Institute of Computer Science, Johannes Gutenberg University, Mainz, Germany.
Computer Vision & Mixed Reality Group, RheinMain University of Applied Sciences, Wiesbaden, Germany.
Med Phys. 2023 Jun;50(6):3511-3525. doi: 10.1002/mp.16347. Epub 2023 Apr 11.
Patient motions are a repeatedly reported phenomenon in oral and maxillofacial cone beam CT scans, leading to reconstructions of limited usability. In certain cases, independent movements of the mandible induce unpredictable motion patterns. Previous motion correction methods are not able to handle such complex cases of patient movements.
Our goal was to design a combined motion estimation and motion correction approach for separate cranial and mandibular motions, solely based on the 2D projection images from a single scan.
Our iterative three-step motion correction algorithm models the two articulated motions as independent rigid motions. First of all, we segment cranium and mandible in the projection images using a deep neural network.
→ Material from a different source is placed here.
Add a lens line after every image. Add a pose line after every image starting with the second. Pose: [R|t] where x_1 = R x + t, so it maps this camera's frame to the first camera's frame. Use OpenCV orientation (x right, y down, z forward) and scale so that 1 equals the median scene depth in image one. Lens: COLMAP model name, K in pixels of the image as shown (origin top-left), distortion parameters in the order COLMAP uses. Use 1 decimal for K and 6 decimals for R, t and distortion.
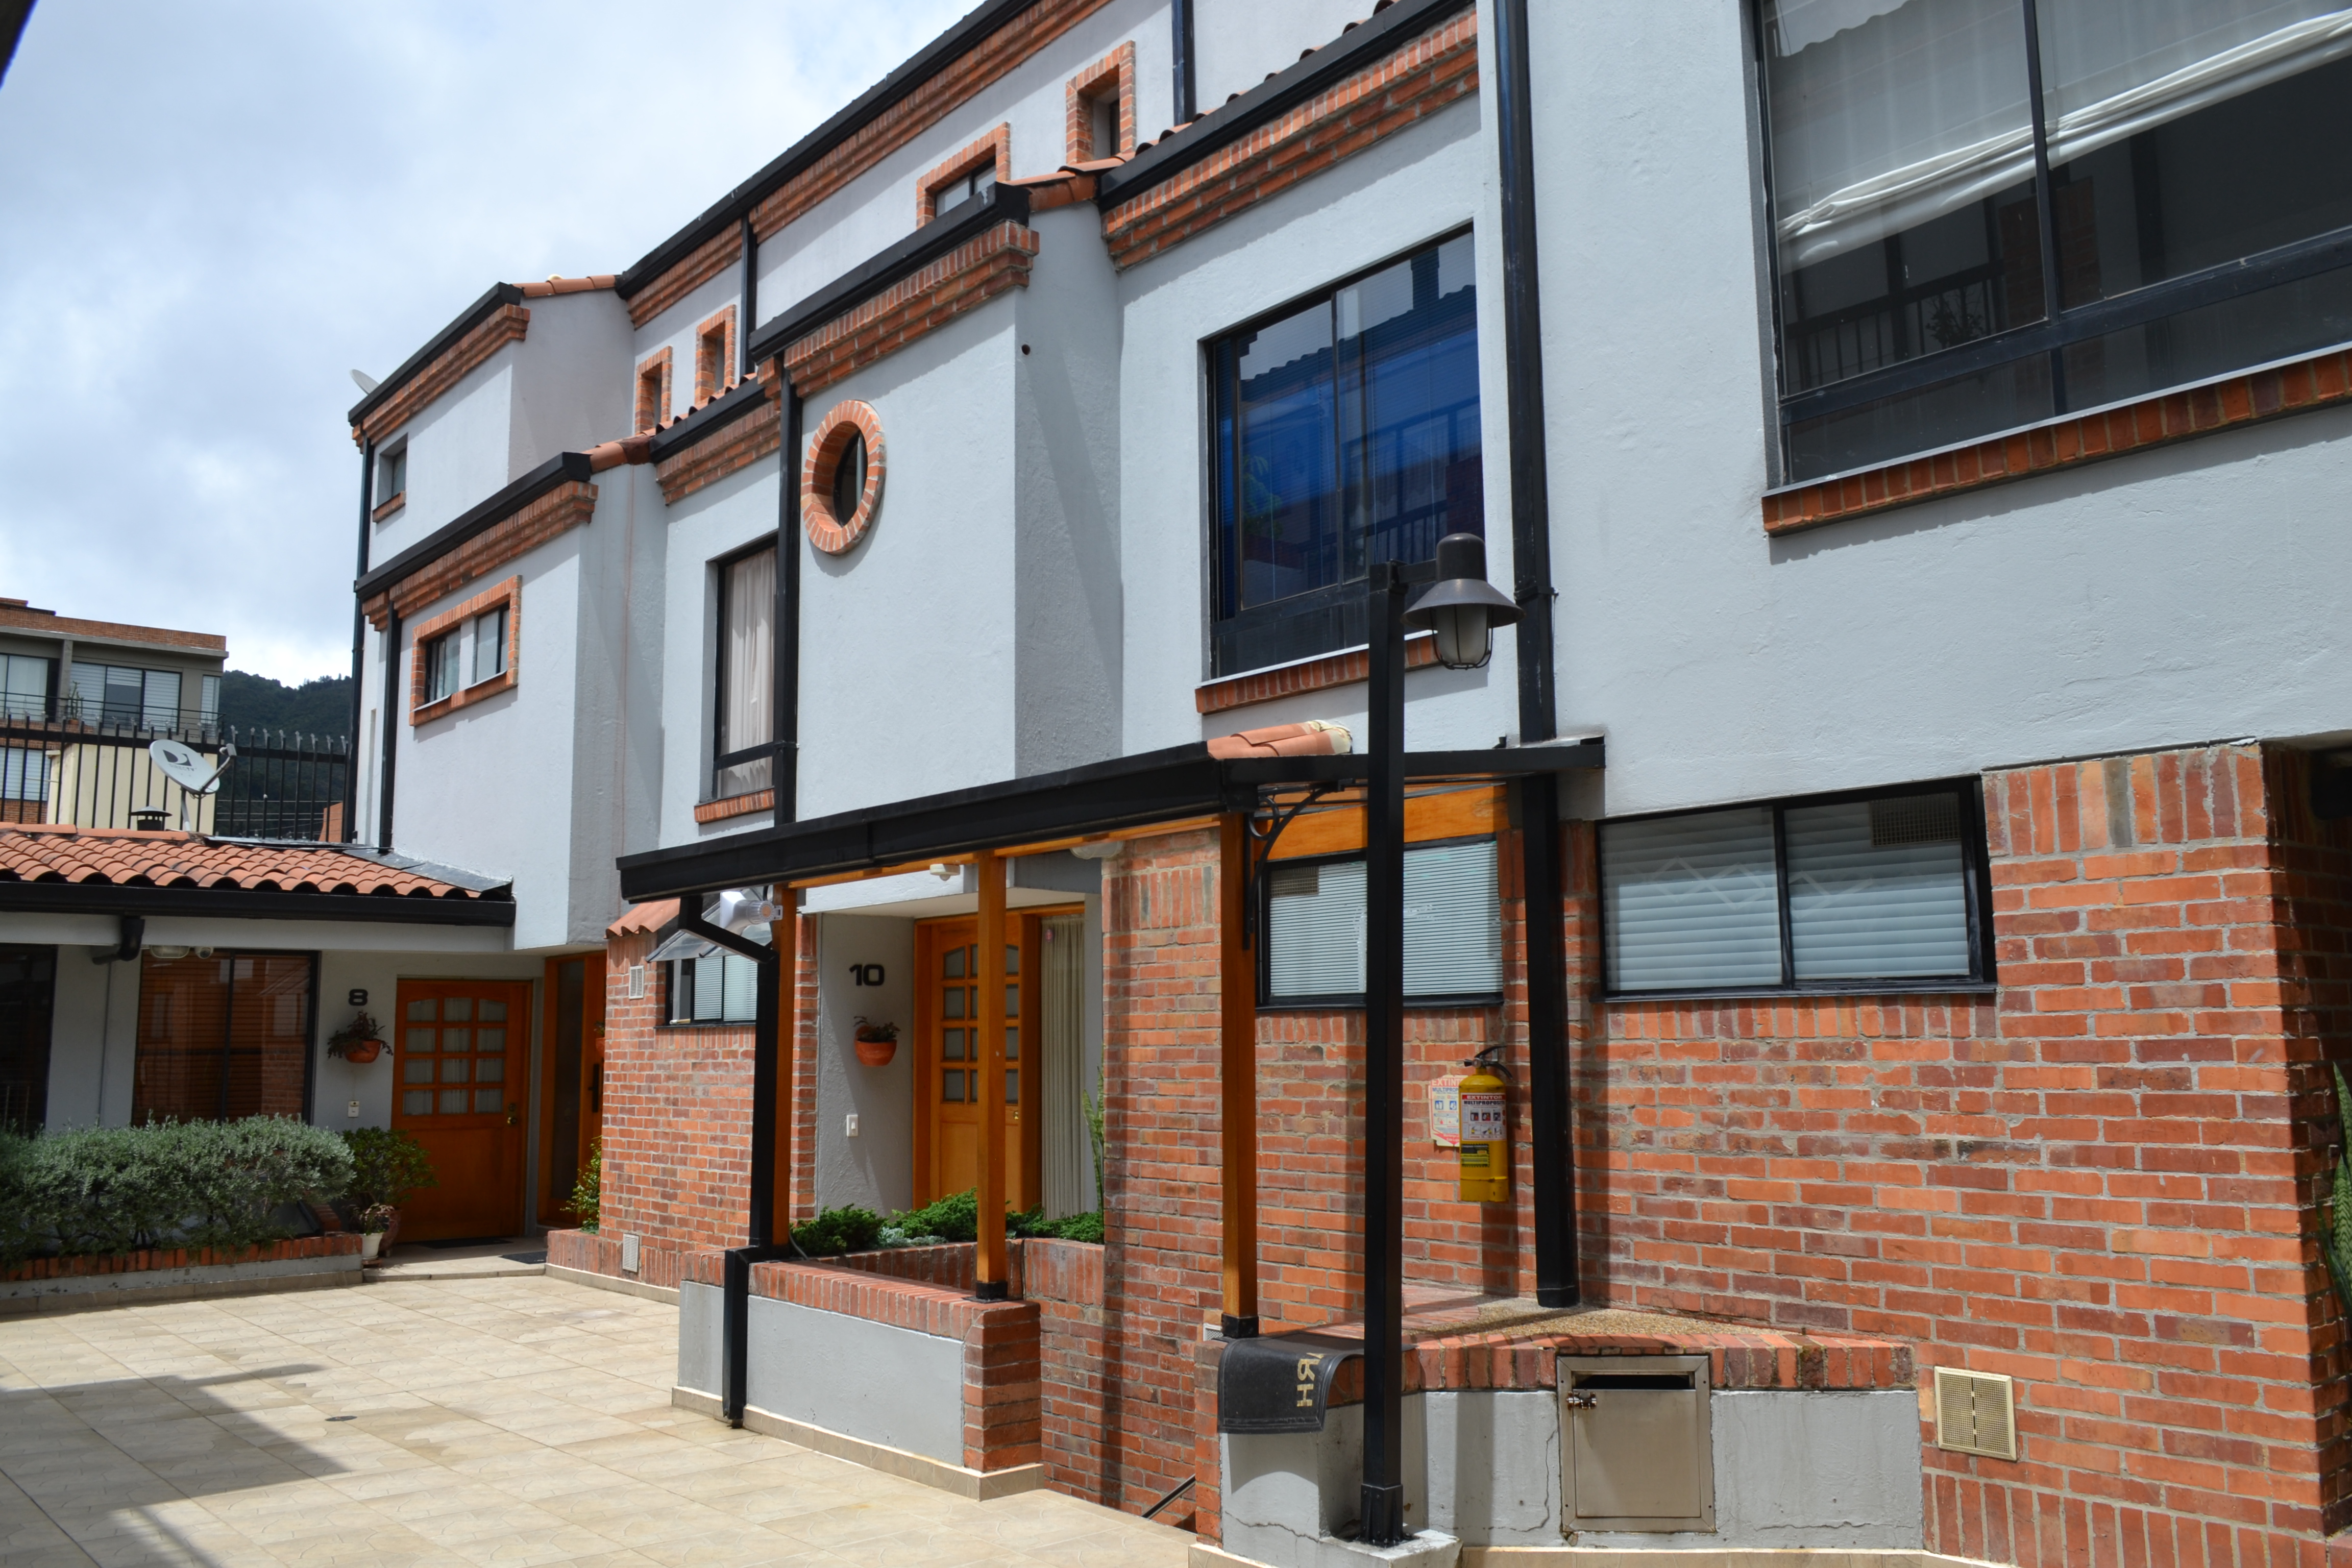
lens RADIAL K [[1863.8, 0, 1174.8], [0, 1863.8, 789.0], [0, 0, 1]] dist [-0.010855, 0.010082]
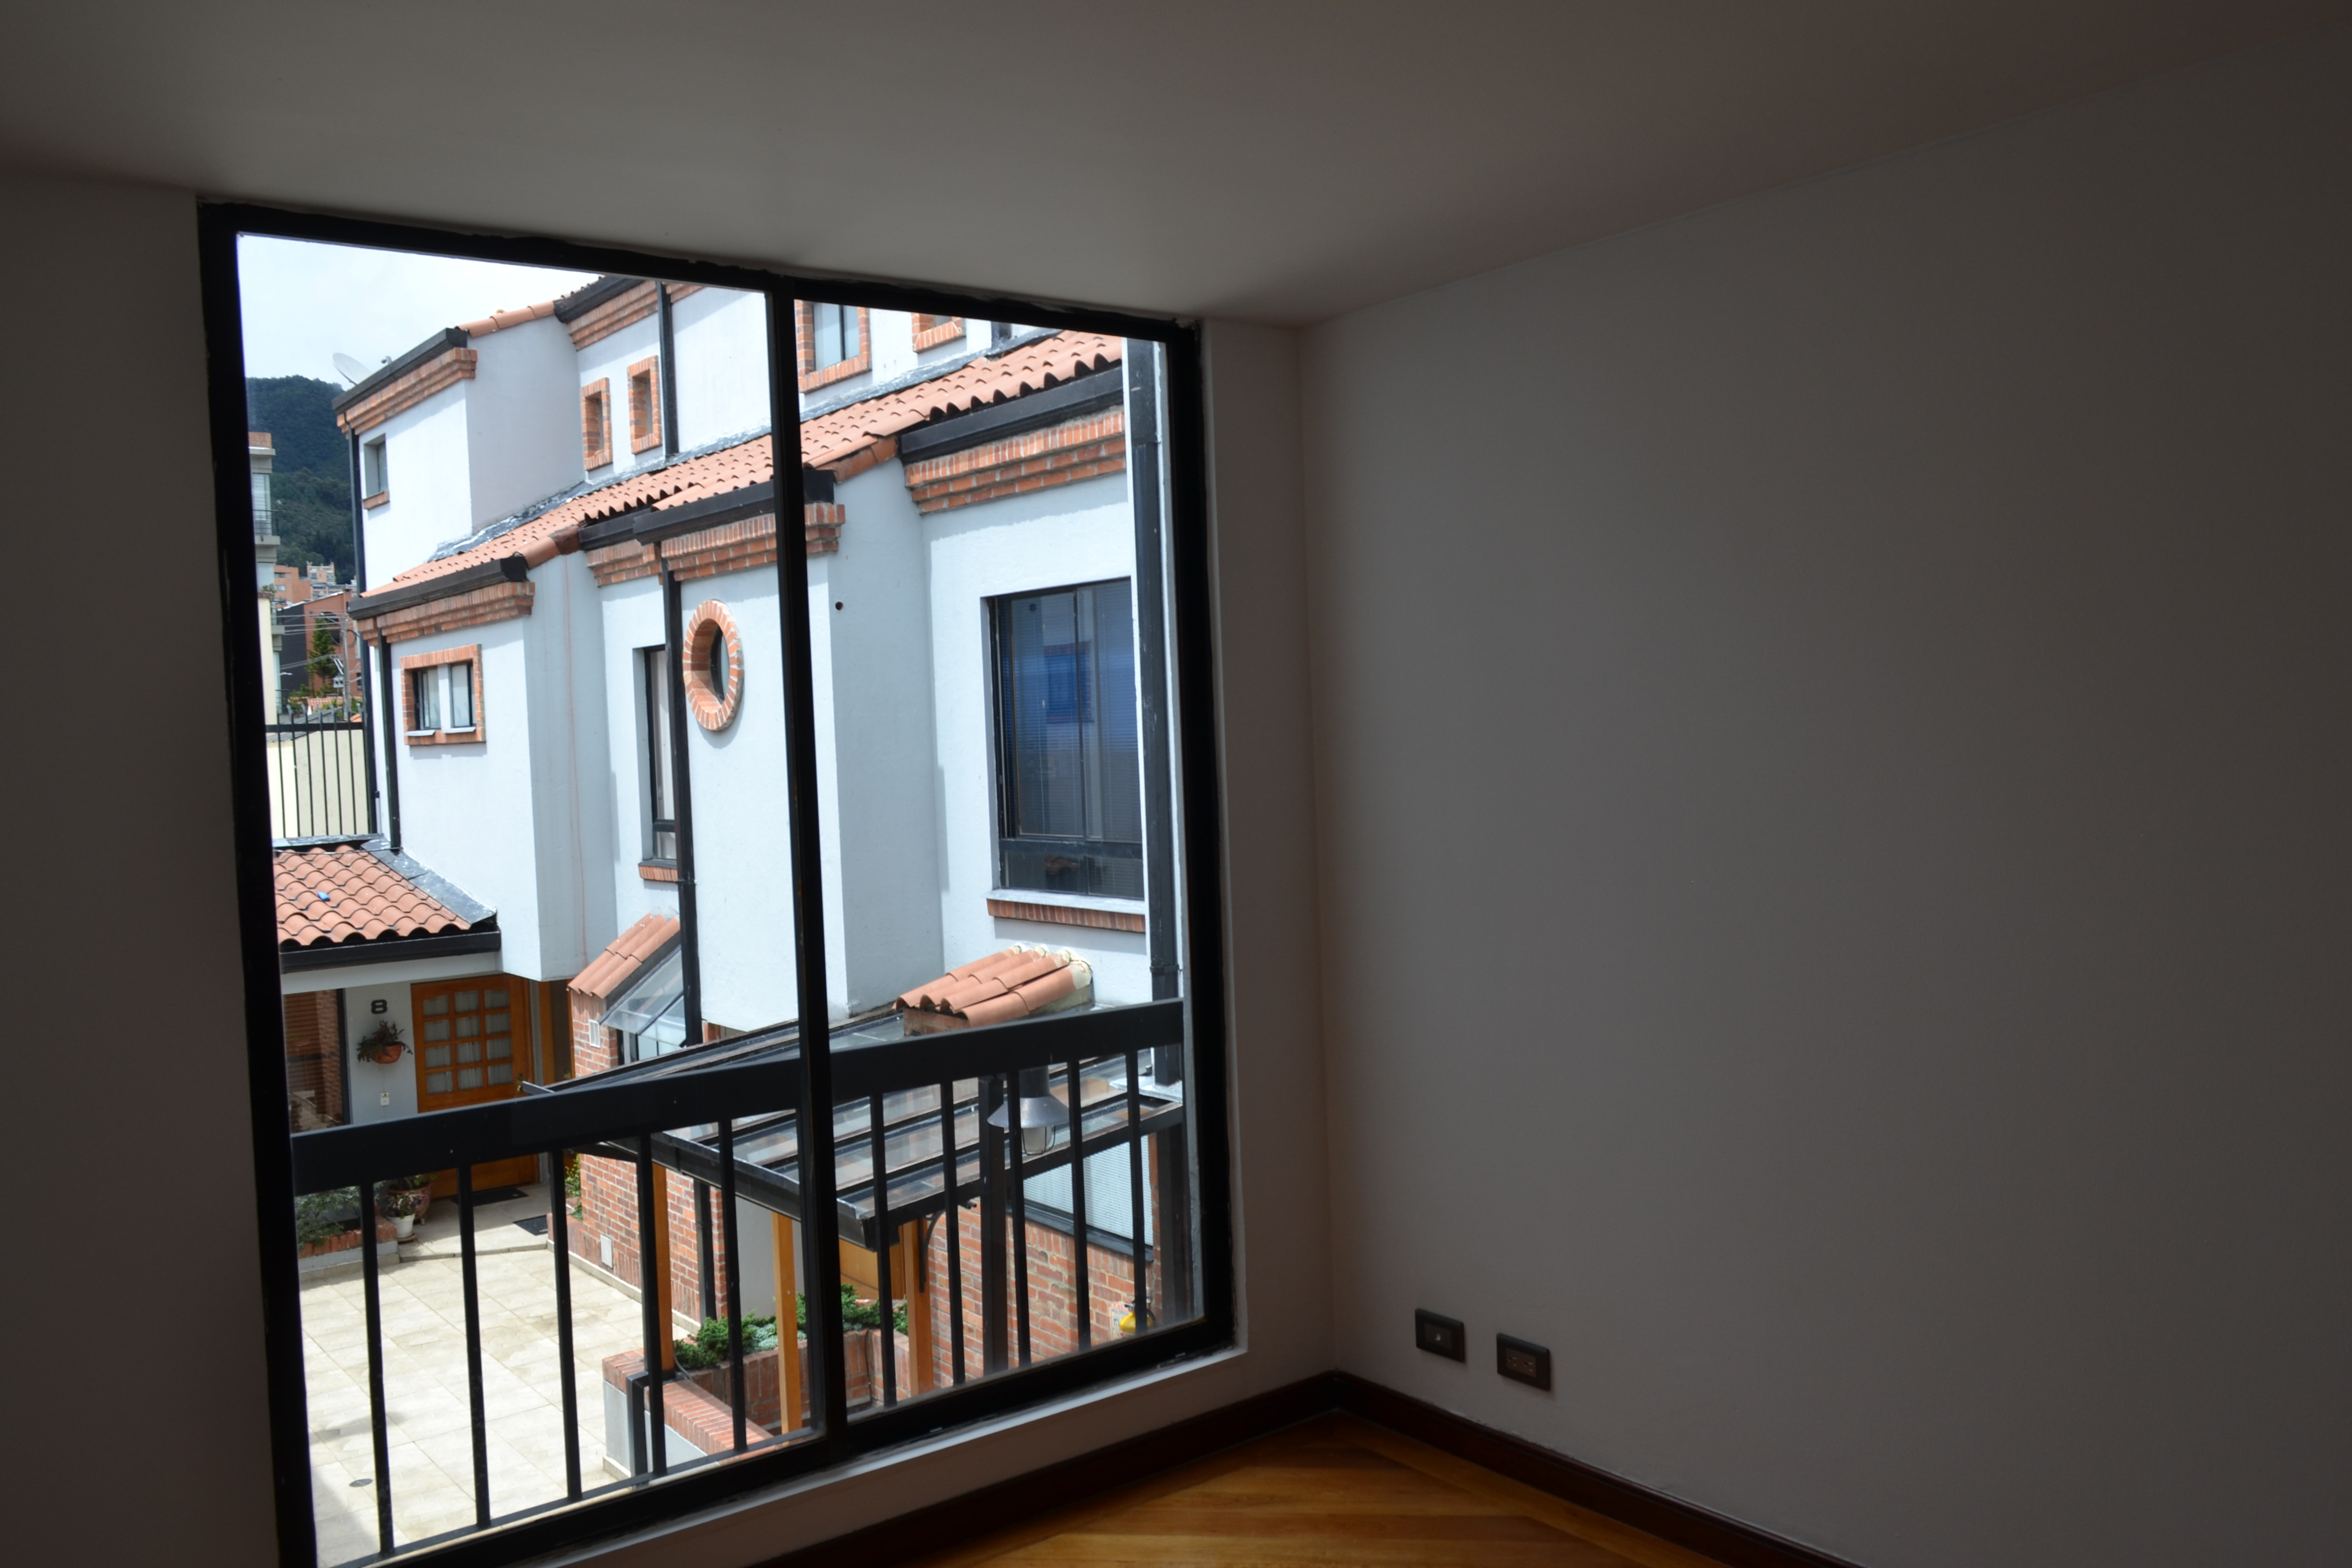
lens RADIAL K [[1863.8, 0, 1177.1], [0, 1863.8, 778.1], [0, 0, 1]] dist [-0.010855, 0.010082]
pose [[0.998765, -0.027801, -0.041178, 0.123985], [0.034410, 0.984901, 0.169662, -0.218914], [0.035840, -0.170870, 0.984642, -0.126839]]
Next, we compute a 3D reconstruction with the poses of the object's trajectories fixed. Third, we improve all poses by minimizing the projection error while keeping the reconstruction fixed. Step two and three are repeated alternately.
We find that our marker-free approach delivers reconstructions of up to 85% higher quality, with respect to the projection error, and can improve on already existing techniques, which model only a single rigid motion. We show results of both synthetic and real data created in different scenarios. The reconstruction of motion parameters in a real environment was evaluated on acquisitions of a skull mounted on a hexapod, creating a realistic, easily reproducible motion profile.
The proposed algorithm consistently enhances the visual quality of motion impaired cone beam computed tomography scans, thus eliminating the need for a re-scan in certain cases, considerably lowering radiation dosage for the patient. It can flexibly be used with differently sized regions of interest and is even applicable to local tomography.
患者运动是口腔颌面锥形束 CT 扫描中反复报道的现象,导致重建的可用性有限。在某些情况下,下颌的独立运动引起不可预测的运动模式。以前的运动校正方法无法处理这种复杂的患者运动情况。
我们的目标是设计一种基于单次扫描的 2D 投影图像,用于单独的颅部和下颌运动的组合运动估计和运动校正方法。
我们的迭代三步运动校正算法将两个铰接运动建模为独立的刚体运动。首先,我们使用深度神经网络在投影图像中分割颅骨和下颌。接下来,我们计算具有固定对象轨迹位置的 3D 重建。第三,我们通过最小化投影误差同时保持重建固定来改进所有姿势。第二和第三步交替重复。
我们发现,我们的无标记方法在投影误差方面提供了高达 85%的重建质量提升,并且可以改进仅建模单个刚体运动的现有技术。我们展示了不同场景中合成和真实数据的结果。在安装在六足动物上的颅骨的实际环境中的运动参数重建的评估是在创建逼真的、易于复制的运动轮廓的采集上进行的。
该算法一致地提高了运动受损锥形束 CT 扫描的视觉质量,因此在某些情况下消除了重新扫描的需要,显著降低了患者的辐射剂量。它可以灵活地用于不同大小的感兴趣区域,甚至适用于局部断层扫描。